- **Bacaan untuk Ditelaah**:
##############################

Minggu, 28 Juni 2009

Dangdut pun Berevolusi

Batam Pos, Minggu, 01 Pebruari 2009

Sonet 2 yang menggebrak pasar musik nasional dengan sentuhan baru musik dangdut, masih menjadi perhatian. Revolusi dangdut yang diusung oleh Rhoma Irama dan anaknya Ridho Rhoma (Sonet 2) menjadi pembicaraan di kalangan musisi. Revolusi dangdut dianggap membawa angin segar bagi pemusiknya.

HASANUL, Reporter Batam Pos

Di Batam ada Muhammad Syaltut Usfa, gitaris sebuah grup band yang kerap membawakan lagu-lagu berirama dangdut saat manggung. Revolusi dangdut yang dibawa oleh Sonet 2, menurutnya membawa kesegaran bagi industri musik dangdut tanah air, termasuk Batam.

Alasannya, stereotipe dangdut yang selama ini menjadi semacam ciri khas, bisa dibuang. Ciri khas dangdut yang menyolok adalah style dan cara berpakaian. Musisi dan penyanyi dangdut bisa dibedakan dengan musisi dan penyanyi pop/rock melalui penampilannya yang norak.

##############################

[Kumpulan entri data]
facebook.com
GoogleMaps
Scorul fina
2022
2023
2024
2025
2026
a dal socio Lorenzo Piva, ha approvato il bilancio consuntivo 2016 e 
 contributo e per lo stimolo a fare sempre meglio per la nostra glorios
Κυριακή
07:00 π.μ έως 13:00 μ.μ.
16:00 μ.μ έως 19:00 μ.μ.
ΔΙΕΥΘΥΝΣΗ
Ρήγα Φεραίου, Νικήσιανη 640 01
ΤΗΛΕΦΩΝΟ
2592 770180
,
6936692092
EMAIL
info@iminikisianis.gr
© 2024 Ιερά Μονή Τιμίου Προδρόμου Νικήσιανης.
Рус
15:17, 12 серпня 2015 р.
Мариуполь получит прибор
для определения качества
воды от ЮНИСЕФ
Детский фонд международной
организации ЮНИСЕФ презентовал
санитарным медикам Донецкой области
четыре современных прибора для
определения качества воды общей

##############################

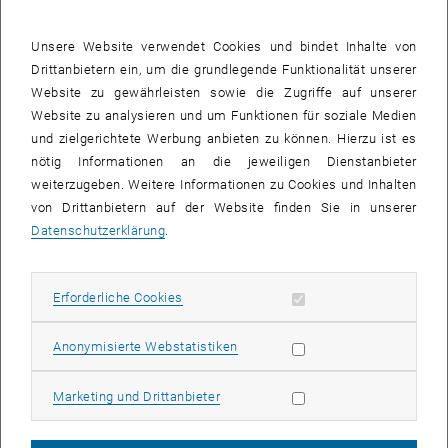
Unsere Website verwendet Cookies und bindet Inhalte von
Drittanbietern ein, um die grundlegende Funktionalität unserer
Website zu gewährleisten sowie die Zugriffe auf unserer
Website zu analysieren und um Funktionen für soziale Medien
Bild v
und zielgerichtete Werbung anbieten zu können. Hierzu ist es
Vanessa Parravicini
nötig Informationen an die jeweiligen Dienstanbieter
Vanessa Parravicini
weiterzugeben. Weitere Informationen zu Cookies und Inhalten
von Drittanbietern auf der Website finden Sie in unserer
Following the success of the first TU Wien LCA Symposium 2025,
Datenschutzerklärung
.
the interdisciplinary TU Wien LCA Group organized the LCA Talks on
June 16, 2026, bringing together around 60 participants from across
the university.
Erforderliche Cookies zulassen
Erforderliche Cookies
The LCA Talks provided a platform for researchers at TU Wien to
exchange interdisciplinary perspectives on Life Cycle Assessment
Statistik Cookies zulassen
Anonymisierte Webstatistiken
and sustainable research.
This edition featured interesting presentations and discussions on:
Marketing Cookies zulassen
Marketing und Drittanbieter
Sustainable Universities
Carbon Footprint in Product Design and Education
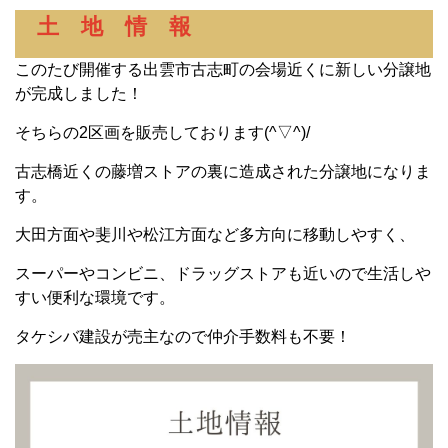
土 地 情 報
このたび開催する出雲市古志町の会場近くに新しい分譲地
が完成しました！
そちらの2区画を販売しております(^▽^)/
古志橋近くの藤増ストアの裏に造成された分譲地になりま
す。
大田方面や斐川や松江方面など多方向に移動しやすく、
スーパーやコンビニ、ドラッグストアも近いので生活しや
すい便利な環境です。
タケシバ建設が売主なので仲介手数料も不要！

##############################

- **Daftar Tugas**:
1. Salin kembali baris-baris data, mulai dari baris yang memuat "facebook.com" sampai dengan baris yang memuat "Детский фонд международной".
2. Teruskan bacaan tentang revolusi dangdut mulai dari kalimat terakhir yang tertera.

- **Kunci Jawaban**:
1.
facebook.com
GoogleMaps
Scorul fina
2022
2023
2024
2025
2026
a dal socio Lorenzo Piva, ha approvato il bilancio consuntivo 2016 e 
 contributo e per lo stimolo a fare sempre meglio per la nostra glorios
Κυριακή
07:00 π.μ έως 13:00 μ.μ.
16:00 μ.μ έως 19:00 μ.μ.
ΔΙΕΥΘΥΝΣΗ
Ρήγα Φεραίου, Νικήσιανη 640 01
ΤΗΛΕΦΩΝΟ
2592 770180
,
6936692092
EMAIL
info@iminikisianis.gr
© 2024 Ιερά Μονή Τιμίου Προδρόμου Νικήσιανης.
Рус
15:17, 12 серпня 2015 р.
Мариуполь получит прибор
для определения качества
воды от ЮНИСЕФ
Детский фонд международной

2.
”Kalau manggung kami harus pakai seragam, padahal saya sangat tidak nyaman dengan seragam,” aku Syaltut, sapaannya, saat berdiskusi dengan wartawan koran ini.

Itu belum lagi dari penamaan grup musik dan penyanyi dangdut. Revolusi yang diusung oleh Raja Dangdut sekarang ini, dianggap membawa angin segar.

”Bila revolusi dangdut ini bisa berjalan dan diterima, suatu saat nanti kami manggung tidak lagi harus menggunakan seragam. Status musisi dangdut pun bisa disejajarkan dengan musisi pop atau lainnya,” komentar Syaltut.

Pandangan minus pada musisi dangdut, menurutnya bisa ditepis melalui revolusi tersebut. Syaltut mengaku, musisi dangdut kerap dipandang sebelah mata tanpa melihat latar belakang musisinya. Syaltut misalnya, walau sejak 1996 lalu sudah berkecimpung di musik dangdut dan koplo, tetapi dia justru berlatar belakang pendidikan musik klasik di Yasmi Music School, Surabaya.

”Saya terjun ke dangdut karena ada unsur akar budayanya,” katanya.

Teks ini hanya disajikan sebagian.